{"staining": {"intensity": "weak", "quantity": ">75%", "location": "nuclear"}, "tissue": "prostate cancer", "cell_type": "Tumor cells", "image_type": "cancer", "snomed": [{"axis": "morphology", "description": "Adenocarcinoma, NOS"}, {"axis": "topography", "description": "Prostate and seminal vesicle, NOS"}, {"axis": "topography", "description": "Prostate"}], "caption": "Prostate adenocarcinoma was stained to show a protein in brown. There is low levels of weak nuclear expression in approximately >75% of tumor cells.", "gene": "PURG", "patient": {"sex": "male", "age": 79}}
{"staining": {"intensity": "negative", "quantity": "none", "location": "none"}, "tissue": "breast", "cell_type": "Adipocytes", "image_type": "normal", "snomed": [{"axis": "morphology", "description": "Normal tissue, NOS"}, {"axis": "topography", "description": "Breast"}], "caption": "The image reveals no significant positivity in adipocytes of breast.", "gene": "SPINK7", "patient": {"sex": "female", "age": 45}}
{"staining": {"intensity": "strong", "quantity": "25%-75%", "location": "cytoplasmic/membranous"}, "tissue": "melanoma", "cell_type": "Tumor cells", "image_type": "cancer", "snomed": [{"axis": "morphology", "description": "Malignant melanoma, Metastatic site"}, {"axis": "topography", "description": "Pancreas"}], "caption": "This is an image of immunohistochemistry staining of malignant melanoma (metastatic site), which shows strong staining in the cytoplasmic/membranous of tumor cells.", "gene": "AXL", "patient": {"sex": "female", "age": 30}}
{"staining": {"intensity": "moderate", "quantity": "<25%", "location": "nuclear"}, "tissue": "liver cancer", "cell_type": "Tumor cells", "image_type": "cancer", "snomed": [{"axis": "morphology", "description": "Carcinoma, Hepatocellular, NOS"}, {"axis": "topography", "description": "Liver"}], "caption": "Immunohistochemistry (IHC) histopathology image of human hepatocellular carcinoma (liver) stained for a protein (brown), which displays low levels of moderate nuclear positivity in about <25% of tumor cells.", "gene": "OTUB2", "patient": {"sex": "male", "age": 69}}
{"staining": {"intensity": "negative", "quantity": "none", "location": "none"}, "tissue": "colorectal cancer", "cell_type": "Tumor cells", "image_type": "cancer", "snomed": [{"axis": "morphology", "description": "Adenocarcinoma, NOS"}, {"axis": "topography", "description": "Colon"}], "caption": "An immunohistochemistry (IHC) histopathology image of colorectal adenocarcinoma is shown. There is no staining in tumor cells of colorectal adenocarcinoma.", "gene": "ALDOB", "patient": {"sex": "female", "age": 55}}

━━━━

EXERCISE BRIEF: All lines of the data that hold "nuclear" need to be copied.

TASK ANSWER:
{"staining": {"intensity": "weak", "quantity": ">75%", "location": "nuclear"}, "tissue": "prostate cancer", "cell_type": "Tumor cells", "image_type": "cancer", "snomed": [{"axis": "morphology", "description": "Adenocarcinoma, NOS"}, {"axis": "topography", "description": "Prostate and seminal vesicle, NOS"}, {"axis": "topography", "description": "Prostate"}], "caption": "Prostate adenocarcinoma was stained to show a protein in brown. There is low levels of weak nuclear expression in approximately >75% of tumor cells.", "gene": "PURG", "patient": {"sex": "male", "age": 79}}
{"staining": {"intensity": "moderate", "quantity": "<25%", "location": "nuclear"}, "tissue": "liver cancer", "cell_type": "Tumor cells", "image_type": "cancer", "snomed": [{"axis": "morphology", "description": "Carcinoma, Hepatocellular, NOS"}, {"axis": "topography", "description": "Liver"}], "caption": "Immunohistochemistry (IHC) histopathology image of human hepatocellular carcinoma (liver) stained for a protein (brown), which displays low levels of moderate nuclear positivity in about <25% of tumor cells.", "gene": "OTUB2", "patient": {"sex": "male", "age": 69}}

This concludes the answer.